Røed Larsen is a social economist and the head of the National Center for Housing Market Research at OsloMet. He says that housing researchers have been anticipating the housing crisis for a long time. The solution is to build more, but there is a lack of political will, believes Røed Larsen.

He states that there is not a housing crisis in the whole of Norway, only in Oslo. The city has a deep structural problem – there are simply too few homes, he believes.

— The reason why is that there are a lot of people who want to live in Oslo, says Røed Larsen.

He believes that the desired policy of spreading the population more evenly in the country keeps decision-makers away from building more in Oslo.

— Attempting to politically manage the population's preferences is difficult. It has big consequences, costs a lot, and is only partially successful.

Fear of development

Røed Larsen fears the housing crisis will turn Oslo into a city where only rich middle-aged people can afford to live. He therefore believes that the politicians must change the so-called "apartment norm" which prohibits the construction of new units of less than 35 square metres. This is because the norm goes beyond the supply of apartments that commuters and students can afford.

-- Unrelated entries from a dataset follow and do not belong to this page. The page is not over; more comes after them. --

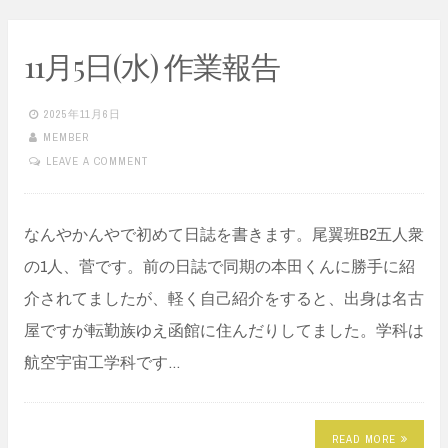
11月5日(水) 作業報告
2025年11月6日
MEMBER
LEAVE A COMMENT
なんやかんやで初めて日誌を書きます。尾翼班B2五人衆
の1人、菅です。前の日誌で同期の本田くんに勝手に紹
介されてましたが、軽く自己紹介をすると、出身は名古
屋ですが転勤族ゆえ函館に住んだりしてました。学科は
航空宇宙工学科です…
READ MORE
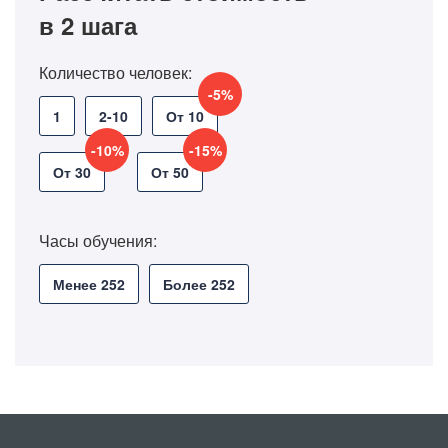
в 2 шага
Количество человек:
-5%
1
2-10
От 10
-10%
-15%
От 30
От 50
Часы обучения:
Менее 252
Более 252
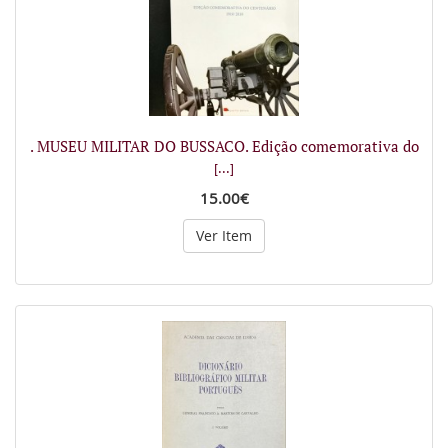
. MUSEU MILITAR DO BUSSACO. Edição comemorativa do
[...]
15.00€
Ver Item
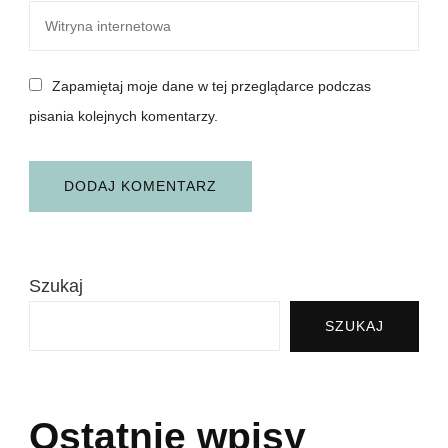
Zapamiętaj moje dane w tej przeglądarce podczas
pisania kolejnych komentarzy.
Szukaj
SZUKAJ
Ostatnie wpisy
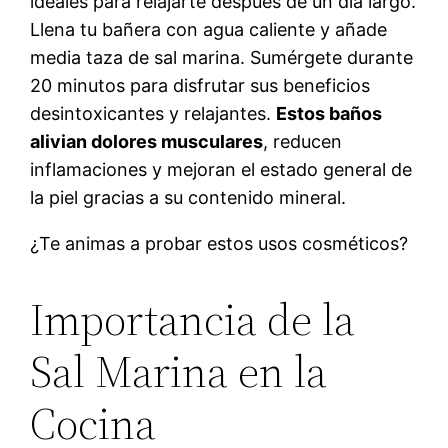
ideales para relajarte después de un día largo.
Llena tu bañera con agua caliente y añade
media taza de sal marina. Sumérgete durante
20 minutos para disfrutar sus beneficios
desintoxicantes y relajantes.
Estos baños
alivian dolores musculares
, reducen
inflamaciones y mejoran el estado general de
la piel gracias a su contenido mineral.
¿Te animas a probar estos usos cosméticos?
Importancia de la
Sal Marina en la
Cocina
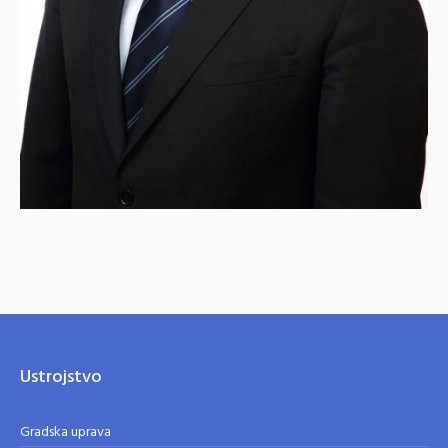
Ustrojstvo
Gradska uprava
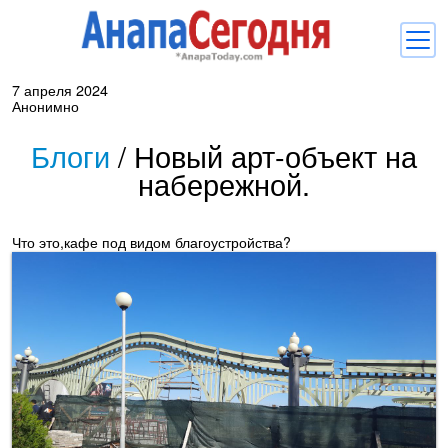
7 апреля 2024
Новости
Анонимно
Блоги
Блоги
/
Новый арт-объект на
набережной.
Комментарии
Балачка
Что это,кафе под видом благоустройства?
Об Анапе
Библиотека
Регистрация
Вход
и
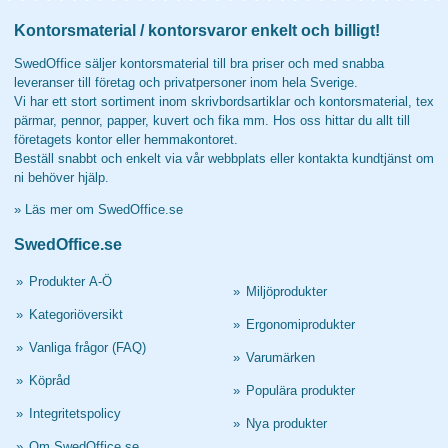
Kontorsmaterial / kontorsvaror enkelt och billigt!
SwedOffice säljer kontorsmaterial till bra priser och med snabba
leveranser till företag och privatpersoner inom hela Sverige.
Vi har ett stort sortiment inom skrivbordsartiklar och kontorsmaterial, tex
pärmar, pennor, papper, kuvert och fika mm. Hos oss hittar du allt till
företagets kontor eller hemmakontoret.
Beställ snabbt och enkelt via vår webbplats eller kontakta kundtjänst om
ni behöver hjälp.
»
Läs mer om SwedOffice.se
SwedOffice.se
»
Produkter A-Ö
»
Miljöprodukter
»
Kategoriöversikt
»
Ergonomiprodukter
»
Vanliga frågor (FAQ)
»
Varumärken
»
Köpråd
»
Populära produkter
»
Integritetspolicy
»
Nya produkter
»
Om SwedOffice.se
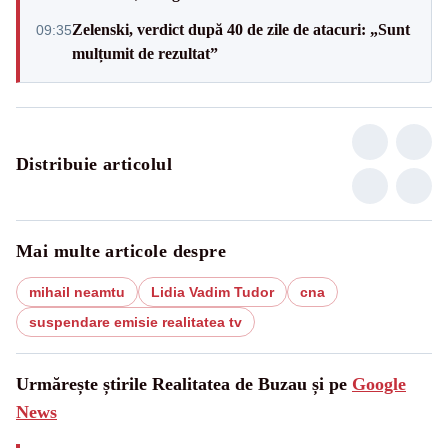
Zelenski, verdict după 40 de zile de atacuri: „Sunt
09:35
mulțumit de rezultat”
Distribuie articolul
Mai multe articole despre
mihail neamtu
Lidia Vadim Tudor
cna
suspendare emisie realitatea tv
Urmărește știrile Realitatea de Buzau și pe
Google
News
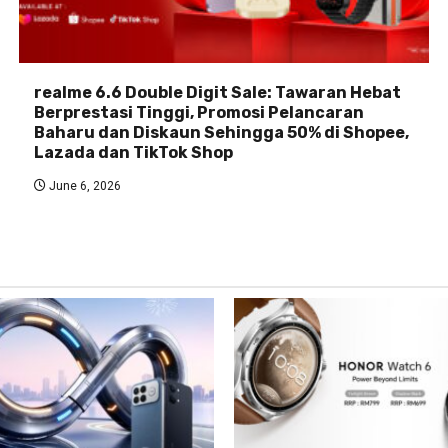
realme 6.6 Double Digit Sale: Tawaran Hebat
Berprestasi Tinggi, Promosi Pelancaran
Baharu dan Diskaun Sehingga 50% di Shopee,
Lazada dan TikTok Shop
June 6, 2026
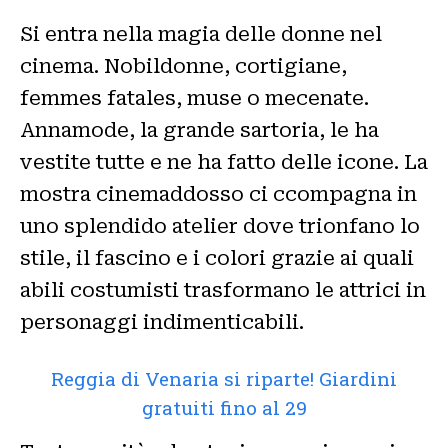
Si entra nella magia delle donne nel
cinema. Nobildonne, cortigiane,
femmes fatales, muse o mecenate.
Annamode, la grande sartoria, le ha
vestite tutte e ne ha fatto delle icone. La
mostra cinemaddosso ci ccompagna in
uno splendido atelier dove trionfano lo
stile, il fascino e i colori grazie ai quali
abili costumisti trasformano le attrici in
personaggi indimenticabili.
Reggia di Venaria si riparte! Giardini
gratuiti fino al 29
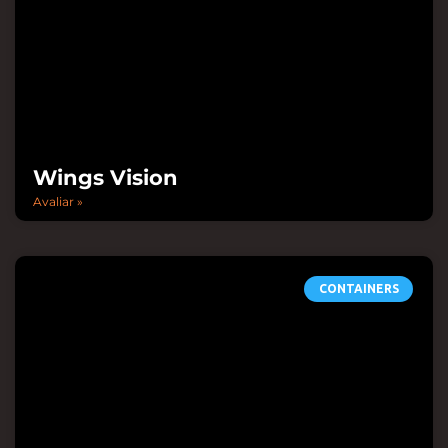
Wings Vision
Avaliar »
CONTAINERS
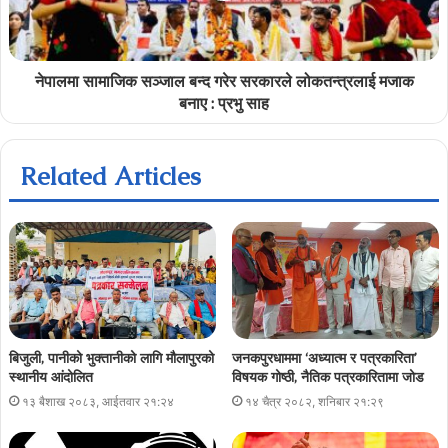
नेपालमा सामाजिक सञ्जाल बन्द गरेर सरकारले लोकतन्त्रलाई मजाक
बनाए : प्रभु साह
Related Articles
बिजुली, पानीको भुक्तानीको लागि मौलापुरको
जनकपुरधाममा ‘अध्यात्म र पत्रकारिता’
स्थानीय आंदोलित
विषयक गोष्ठी, नैतिक पत्रकारितामा जोड
१३ बैशाख २०८३, आईतवार २१:२४
१४ चैत्र २०८२, शनिबार २१:२९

— The norm is a beautiful thought in the first place, but it does not consider those who live here and now, he says.

Back in the hotel room, student Larssen is getting ready to move to a more permanent residence. Her parents are coming from Hamar with the rest of the moving load that she did not take with her to the hotel.

— I haven't been able to have any kind of control. I understand that I am lucky, but it is sad that everything takes so long. She sympathises with students who are still on the waiting list:

— It's hard to be in a situation where you don't know if you'll get a place to live in.